Generally known by its abbreviated name GDS, this travel technology has been utilized since the 1940s and has been enhanced and perfected over the decades. The first Global Distribution System was introduced by American Airlines in 1946. It made purchasing airline tickets so easy that soon a number of other airlines had developed similar technology of their own. By the 1970s, popularity of the airline reservation system reached outside of individual carriers, and travel agents began using the software as well.
A Global Distribution System holds all pertinent data relating to air travel. It stores a passenger name, ticket details, fare tariffs, and a schedule of flights. Information entered into a company's system is automatically sent to the Global Distribution System. Data between different types of systems can be transmitted through a uniform messaging system, which alerts the user to scheduling conflicts or changes.
In the past, this type of system was used primarily by those in the travel industry. Nowadays, with the advent of the Internet and online ticketing options, travelers themselves are able to use these systems when booking travel over the Web. Many popular travel websites utilize this type of technology.
Global Distribution Systems have become a popular way for airlines and hotels to market themselves as well. By entering available flights or rooms into the system, those unsold tickets are immediately brought to the attention of thousands of customers. This effective technology allows business owners to reach new clients with relatively little footwork.
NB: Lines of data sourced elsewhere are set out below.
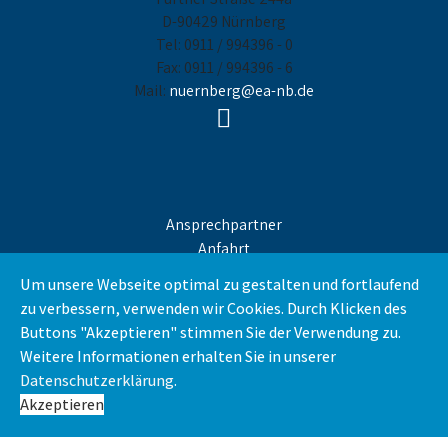
D-90429 Nürnberg
Tel: 0911 / 994396 - 0
Fax: 0911 / 994396 - 6
Mail:
nuernberg@ea-nb.de
Ansprechpartner
Anfahrt
Impressum
Um unsere Webseite optimal zu gestalten und fortlaufend
Datenschutz
zu verbessern, verwenden wir Cookies. Durch Klicken des
AGB
Buttons "Akzeptieren" stimmen Sie der Verwendung zu.
Weitere Informationen erhalten Sie in unserer
Datenschutzerklärung
.
Akzeptieren
© 2026 Energieagentur Nordbayern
The technology for Global Distribution Systems is simple to use. When an individual or business enters travel details, such as dates and cities, the system automatically pulls up a list of available tickets and ticket classes for purchase. If a flight is not direct and requires a change of planes, the system will find corresponding connecting flights from a selection of carriers. The user can then select and purchase flights. In addition to storing passenger data, the system also makes a record of special service requests, such as meal preferences or seating requirements; additional data, such as a customer's membership details in a loyalty program, are typically stored as well.